> Task requirements
[1] In the passage about the Ruggednova computers, what designation did the military give the 1601?
[2] Rewrite the part of the Ruggednova passage that begins at the words "The Models 1602" and stops after "of defense applications.", substituting "enclosure" for every "chassis".
[3] Proceed with the Ruggednova computer passage from the point where it stops.

> Excerpted passage
The first computer system was the 1601 Ruggednova Processor, announced at the 1969 Fall Joint Computer Conference with deliveries beginning in March 1970. In the military it was designated the AN/UYK-12(V)[5] It was a licensed implementation of the Data General Nova architecture. It consisted of a 5-board processor card set and core or read only MOS memory in 4K increments up to 32K in a standard ATR box which contained the power supply and 14 card slots.[6] The 1601 was a popular machine with RCA TIPI. The processor was developed into a smaller-form card set as the ALR-62 and ultimately into a single-card version as the ALR-46A, both sold to Dalmo Victor.

The Models 1602 and 1603 soon followed with greater capability and more memory - the ROLM 1602 was used on the AN/MLQ-34 TACJAM jamming system as the primary system computer and controller. The newer 1606 was leveraged into the Raytheon (Goleta) AN/SLQ-32 naval shipboard electronic warfare system for signal identification purposes and into units sold to Singer Librascope. Bob Maxfield and Alan Foster were responsible for the design of the early processor chassis until Art Wellman from Sylvania was brought in to take the computers to their next level mechanically. Both half-ATR and full-ATR-sized chassis were developed for a wide array of defense applications.

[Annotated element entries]

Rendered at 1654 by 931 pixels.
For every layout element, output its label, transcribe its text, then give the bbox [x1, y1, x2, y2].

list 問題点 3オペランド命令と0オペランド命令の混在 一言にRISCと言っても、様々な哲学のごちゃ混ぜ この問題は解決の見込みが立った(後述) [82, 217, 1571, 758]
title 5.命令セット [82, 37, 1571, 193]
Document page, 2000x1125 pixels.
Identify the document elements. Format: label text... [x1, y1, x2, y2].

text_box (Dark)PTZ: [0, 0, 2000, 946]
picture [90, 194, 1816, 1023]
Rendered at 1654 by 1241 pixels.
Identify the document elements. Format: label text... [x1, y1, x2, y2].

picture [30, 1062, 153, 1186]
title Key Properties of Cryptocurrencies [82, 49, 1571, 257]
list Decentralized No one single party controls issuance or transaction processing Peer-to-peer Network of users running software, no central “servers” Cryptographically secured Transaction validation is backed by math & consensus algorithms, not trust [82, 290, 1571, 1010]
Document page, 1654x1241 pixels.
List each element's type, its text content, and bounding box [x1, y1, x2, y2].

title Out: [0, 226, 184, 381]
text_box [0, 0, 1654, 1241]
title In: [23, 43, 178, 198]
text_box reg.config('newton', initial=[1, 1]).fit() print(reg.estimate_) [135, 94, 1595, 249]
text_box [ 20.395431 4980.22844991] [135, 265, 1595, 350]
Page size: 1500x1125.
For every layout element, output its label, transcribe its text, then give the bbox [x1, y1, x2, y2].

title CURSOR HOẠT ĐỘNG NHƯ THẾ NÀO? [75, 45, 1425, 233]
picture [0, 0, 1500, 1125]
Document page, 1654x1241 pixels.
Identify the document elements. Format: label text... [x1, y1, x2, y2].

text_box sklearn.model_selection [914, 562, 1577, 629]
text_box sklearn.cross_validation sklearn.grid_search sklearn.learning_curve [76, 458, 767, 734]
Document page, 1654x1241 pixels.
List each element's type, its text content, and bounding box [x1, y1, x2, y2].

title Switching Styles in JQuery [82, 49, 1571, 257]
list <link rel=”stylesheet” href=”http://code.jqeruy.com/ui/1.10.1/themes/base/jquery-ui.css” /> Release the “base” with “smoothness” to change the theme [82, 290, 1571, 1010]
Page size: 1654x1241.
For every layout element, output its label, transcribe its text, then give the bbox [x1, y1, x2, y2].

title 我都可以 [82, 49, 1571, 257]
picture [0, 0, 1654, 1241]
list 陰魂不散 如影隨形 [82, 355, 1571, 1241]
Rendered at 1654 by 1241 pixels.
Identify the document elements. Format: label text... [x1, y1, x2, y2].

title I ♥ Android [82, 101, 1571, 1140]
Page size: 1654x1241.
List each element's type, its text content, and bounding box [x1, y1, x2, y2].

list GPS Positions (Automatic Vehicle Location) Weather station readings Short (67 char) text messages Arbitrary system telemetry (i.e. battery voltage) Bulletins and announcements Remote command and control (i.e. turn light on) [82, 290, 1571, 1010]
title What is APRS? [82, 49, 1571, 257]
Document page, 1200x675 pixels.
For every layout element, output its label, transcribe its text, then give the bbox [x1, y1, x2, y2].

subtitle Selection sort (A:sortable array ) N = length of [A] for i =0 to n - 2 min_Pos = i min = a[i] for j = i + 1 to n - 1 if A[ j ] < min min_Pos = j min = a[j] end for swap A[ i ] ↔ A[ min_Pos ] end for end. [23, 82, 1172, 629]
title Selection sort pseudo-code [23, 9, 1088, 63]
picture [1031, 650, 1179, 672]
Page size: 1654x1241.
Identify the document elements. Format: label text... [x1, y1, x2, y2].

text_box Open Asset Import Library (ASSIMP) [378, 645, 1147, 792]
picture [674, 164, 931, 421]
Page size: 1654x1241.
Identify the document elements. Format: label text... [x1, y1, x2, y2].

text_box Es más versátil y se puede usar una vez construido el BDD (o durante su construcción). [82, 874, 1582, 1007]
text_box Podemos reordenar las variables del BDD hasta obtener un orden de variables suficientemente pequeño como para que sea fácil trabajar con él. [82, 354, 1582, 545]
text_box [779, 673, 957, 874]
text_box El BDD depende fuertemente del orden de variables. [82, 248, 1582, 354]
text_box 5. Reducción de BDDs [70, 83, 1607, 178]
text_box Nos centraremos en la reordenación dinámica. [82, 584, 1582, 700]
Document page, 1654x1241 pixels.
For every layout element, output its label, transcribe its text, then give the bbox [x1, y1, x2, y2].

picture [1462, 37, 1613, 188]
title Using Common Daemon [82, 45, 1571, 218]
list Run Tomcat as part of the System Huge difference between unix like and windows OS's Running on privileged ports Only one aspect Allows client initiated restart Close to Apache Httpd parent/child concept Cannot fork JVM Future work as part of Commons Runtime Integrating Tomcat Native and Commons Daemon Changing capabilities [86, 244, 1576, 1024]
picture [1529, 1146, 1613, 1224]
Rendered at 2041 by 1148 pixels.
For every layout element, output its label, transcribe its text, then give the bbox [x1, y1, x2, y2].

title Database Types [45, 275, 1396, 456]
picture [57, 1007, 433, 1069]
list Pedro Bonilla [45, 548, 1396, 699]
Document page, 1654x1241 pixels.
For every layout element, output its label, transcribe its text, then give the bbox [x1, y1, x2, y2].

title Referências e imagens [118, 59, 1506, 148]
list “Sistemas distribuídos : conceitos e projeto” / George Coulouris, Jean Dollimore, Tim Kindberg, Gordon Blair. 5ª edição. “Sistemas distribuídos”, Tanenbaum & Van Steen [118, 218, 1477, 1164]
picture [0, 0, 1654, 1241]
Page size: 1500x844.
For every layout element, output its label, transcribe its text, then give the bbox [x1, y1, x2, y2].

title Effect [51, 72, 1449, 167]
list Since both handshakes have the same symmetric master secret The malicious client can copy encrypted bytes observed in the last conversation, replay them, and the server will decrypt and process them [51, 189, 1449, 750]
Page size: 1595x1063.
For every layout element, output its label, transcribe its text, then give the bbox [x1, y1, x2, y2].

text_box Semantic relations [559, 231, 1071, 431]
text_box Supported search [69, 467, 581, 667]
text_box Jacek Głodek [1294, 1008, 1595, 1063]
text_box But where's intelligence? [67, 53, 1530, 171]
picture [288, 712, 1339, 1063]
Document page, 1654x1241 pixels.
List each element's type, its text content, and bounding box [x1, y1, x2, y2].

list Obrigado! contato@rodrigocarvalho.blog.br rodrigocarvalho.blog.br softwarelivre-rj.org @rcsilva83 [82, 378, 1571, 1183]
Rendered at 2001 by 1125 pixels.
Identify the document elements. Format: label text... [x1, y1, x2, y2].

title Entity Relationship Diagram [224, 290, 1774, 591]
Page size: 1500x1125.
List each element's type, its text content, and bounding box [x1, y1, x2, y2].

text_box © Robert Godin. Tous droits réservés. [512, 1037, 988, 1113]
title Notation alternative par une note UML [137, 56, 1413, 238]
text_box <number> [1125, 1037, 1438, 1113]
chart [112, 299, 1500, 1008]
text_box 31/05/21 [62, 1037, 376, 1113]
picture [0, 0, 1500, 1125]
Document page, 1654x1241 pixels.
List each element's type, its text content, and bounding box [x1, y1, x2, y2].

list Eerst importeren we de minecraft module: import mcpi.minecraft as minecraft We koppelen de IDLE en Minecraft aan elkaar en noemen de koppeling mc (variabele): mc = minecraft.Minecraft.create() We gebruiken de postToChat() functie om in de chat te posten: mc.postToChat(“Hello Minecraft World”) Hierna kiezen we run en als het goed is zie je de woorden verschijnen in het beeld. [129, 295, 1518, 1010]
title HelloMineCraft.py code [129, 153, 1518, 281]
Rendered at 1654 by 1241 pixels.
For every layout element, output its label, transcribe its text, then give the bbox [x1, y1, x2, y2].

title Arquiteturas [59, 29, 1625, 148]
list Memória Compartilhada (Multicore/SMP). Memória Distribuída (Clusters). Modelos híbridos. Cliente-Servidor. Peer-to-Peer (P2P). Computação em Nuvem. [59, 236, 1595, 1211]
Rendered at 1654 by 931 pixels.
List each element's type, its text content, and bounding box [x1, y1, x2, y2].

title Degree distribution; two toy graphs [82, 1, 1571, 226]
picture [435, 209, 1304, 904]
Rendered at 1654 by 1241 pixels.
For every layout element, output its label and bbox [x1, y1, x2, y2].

> Results in order
[1] AN/UYK-12(V)

[2]
The Models 1602 and 1603 soon followed with greater capability and more memory - the ROLM 1602 was used on the AN/MLQ-34 TACJAM jamming system as the primary system computer and controller. The newer 1606 was leveraged into the Raytheon (Goleta) AN/SLQ-32 naval shipboard electronic warfare system for signal identification purposes and into units sold to Singer Librascope. Bob Maxfield and Alan Foster were responsible for the design of the early processor enclosure until Art Wellman from Sylvania was brought in to take the computers to their next level mechanically. Both half-ATR and full-ATR-sized enclosure were developed for a wide array of defense applications.

[3]
The 1602B and 2150 I/O boxes were developed and standardized expressly for the Army ILS program and were top sellers at the time. The Rolm 1602 was used on AN/MLQ-34 'TACJAM' as the primary mission computer.[7] The 1666 was leveraged into the GLCM (Ground Launched Cruise Missile) and SLCM (Surface Launched Cruise Missile) hardware for McDonnell Douglas (MDAC), St. Louis, and the follow-on 1666B was incorporated into MDAC's Tomahawk Weapons Control System (TWCS). Despite developing most products with Rolm's own money, the substantial increase in military sales in the 1980s caused the loss of the commercial exemption enjoyed in the early years. This required all product-pricing to be negotiated directly with the DoD, so margins eroded somewhat. Some 32-bit machines (versus 16-bit) were developed into the Hawk/32 computer and sold well. Engineering in the latter years scrambled to come up with a new product line as the military was enticed into ruggedized commercial computer systems by Rugged Digital, and Rolm worked on a militarized version of Mercury Computer's Digital Signal Processor. Brisk sales of the DG-based computers continued up to the time the ROLM Mil-Spec Computer division was closed in June 1998.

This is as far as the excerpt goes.